Isn't it because AST of O'Caml seems to be under-documented? No offense meant here, but are Quotations for creating abstract syntax trees "the" documentation on AST? If so, they seem to be at a bit wrong level of abstraction details :-(

Separating parser and compiler

Well, it is certainly useful that OCaml separates the parser from the rest of the compiler. However, I'm not sure that allowing developers to use a separate concrete syntax at the file level is really very helpful, particularly if you are using source-level code control (e.g., CVS). It would be better if the syntax changes were part of an editor view, and the underlying file stayed in a canonical syntax. Still, ocamlp4 would make implementing such a thing considerably easier. Can you use it as a library, or just as a standalone tool?

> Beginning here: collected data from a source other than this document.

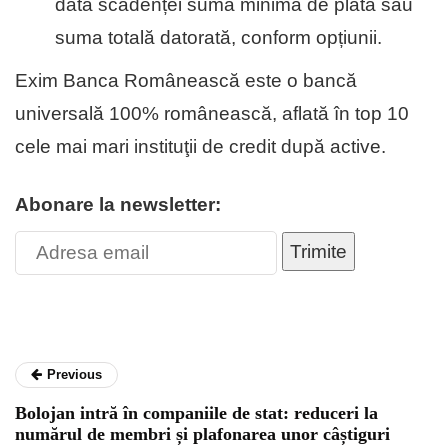
data scadenței suma minimă de plată sau
suma totală datorată, conform opțiunii.
Exim Banca Românească este o bancă
universală 100% românească, aflată în top 10
cele mai mari instituţii de cre­dit după active.
Abonare la newsletter:
Trimite
Previous
Bolojan intră în companiile de stat: reduceri la
numărul de membri și plafonarea unor câștiguri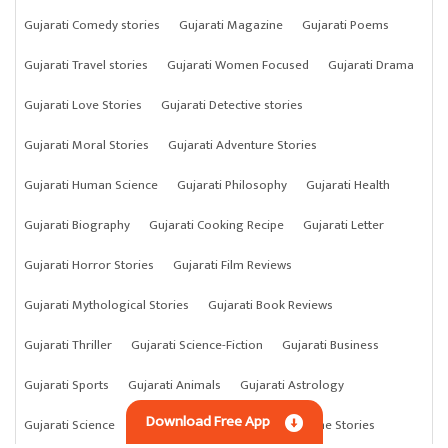
Gujarati Comedy stories
Gujarati Magazine
Gujarati Poems
Gujarati Travel stories
Gujarati Women Focused
Gujarati Drama
Gujarati Love Stories
Gujarati Detective stories
Gujarati Moral Stories
Gujarati Adventure Stories
Gujarati Human Science
Gujarati Philosophy
Gujarati Health
Gujarati Biography
Gujarati Cooking Recipe
Gujarati Letter
Gujarati Horror Stories
Gujarati Film Reviews
Gujarati Mythological Stories
Gujarati Book Reviews
Gujarati Thriller
Gujarati Science-Fiction
Gujarati Business
Gujarati Sports
Gujarati Animals
Gujarati Astrology
Download Free App
Gujarati Science
Gujarati Anything
Gujarati Crime Stories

Homogenous, but not Lisp...

... is Maude which uses its equational rewriting logic to implement a more interesting extensible mixfix parser.

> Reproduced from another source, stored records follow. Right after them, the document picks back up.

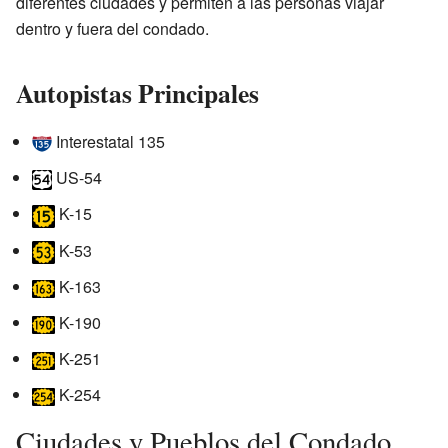
diferentes ciudades y permiten a las personas viajar
dentro y fuera del condado.
Autopistas Principales
Interestatal 135
US-54
K-15
K-53
K-163
K-190
K-251
K-254
Ciudades y Pueblos del Condado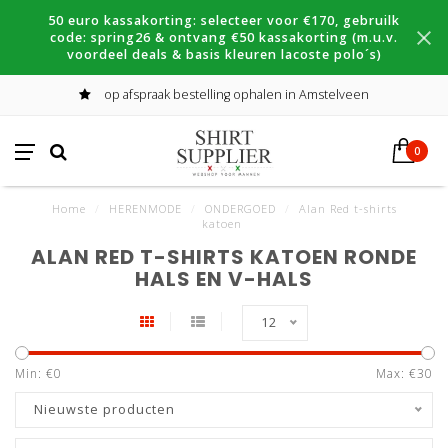
50 euro kassakorting: selecteer voor €170, gebruilk
code: spring26 & ontvang €50 kassakorting (m.u.v.
voordeel deals & basis kleuren lacoste polo´s)
op afspraak bestelling ophalen in Amstelveen
0
Home
/
HERENMODE
/
ONDERGOED
/
Alan Red t-shirts
katoen
ALAN RED T-SHIRTS KATOEN RONDE
HALS EN V-HALS
12
Min: €
0
Max: €
30
Nieuwste producten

The ones that expose their compilers, that is.

The key, though (and one most language systems, including Lisp systems, don't get right), is that after one mods the language, the debugger should also be modded so that debugging can be done at the same syntactic level as the code that the user writes at. Smalltalk, as it generally has the debugger source available, is very good for this. Most Lisp systems don't have their debugger code exposed so it's pretty hard to hack in to anything other than the primitive level (which sometimes seems as troublesome, after I've written a good compile-level transform, as if after I added some syntax to a C compiler I needed to have the user to debug that syntax at the assembly level).

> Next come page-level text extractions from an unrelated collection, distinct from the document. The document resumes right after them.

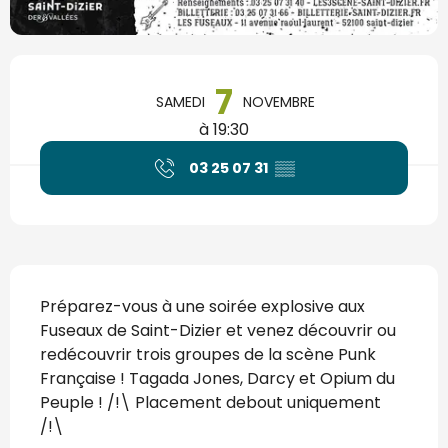
Ouverture et coordonnées
7
SAMEDI
NOVEMBRE
à 19:30
03 25 07 31
▒▒
Description
Préparez-vous à une soirée explosive aux 
Fuseaux de Saint-Dizier et venez découvrir ou 
redécouvrir trois groupes de la scène Punk 
Française ! Tagada Jones, Darcy et Opium du 
Peuple ! /!\ Placement debout uniquement 
/!\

I do think that each language that separates AST generation and bytecode compilation and provides an API to ASTs should be appropriate. I digged into the Python std lib and found a function called list2ast() ( and the converse ast2list() ) converting a nested list of certain objects into an AST ( and reverse ) that can be compiled into Python bytecode. Since there are pure Python parsers that parse a grammar into an AST only changes in the grammar file and AST->AST transformers are needed to extend the language ( and a few other files of the std-lib for convenience ). I don't know about Ruby internals that seems to be your favourite language in the moment but I would try to figure out if something similar is possible without touching any one of the C-sources of the interpreter.

Tcl and Pop-11

Tcl allows syntactic extension in that it does very little of its own parsing beyond basic tokenization. This leaves individual commands with a very free hand to implement new syntax (within scripts passed to that command). This is used e.g. by the critcl extension, which allows direct embedding of C code into Tcl:

critcl::cproc quadruple {int i} int {
    return i * 4;    /* this is C code */

I believe there are similar extensions for Perl, but I don't know whether they look as integrated as critcl code does. You can also override [source] if you want to try global syntax alterations, but I prefer the per-command approach, as it at least delimits the scope of the new syntax somewhat. Tcl lacks a really good parser framework, though, so most syntax extension is fairly conservative.

Pop-11 provides a full interface to the workings of its incremental compiler as a suite of library procedures, alowing unlimited syntax extension (and wholesale modification). From the comp.lang.pop FAQ:

Because Poplog incremental compiler facilities are available in a suite of Pop-11 procedures which compile code incrementally to a powerful general purpose virtual machine, it is not hard to develop new languages or extensions to old ones. This is how Common Lisp, Prolog and ML are implemented in Poplog, and many people have implemented various extensions to Pop-11 and other languages based on Pop-11.

Forth (and Factor, too)

Forth is lower level than Lisp, but extensibility is the name of the game.


No one's mentioned it yet, I think.

You'll want to have a look at

You'll want to have a look at Pliant at its new home. Lispy underneath, but quite a developed syntax on top. He manages to have most of his cake, and eat it too.


Might as well mention Rebol again. Extending the language by creating new "dialects" is a major part of Rebol.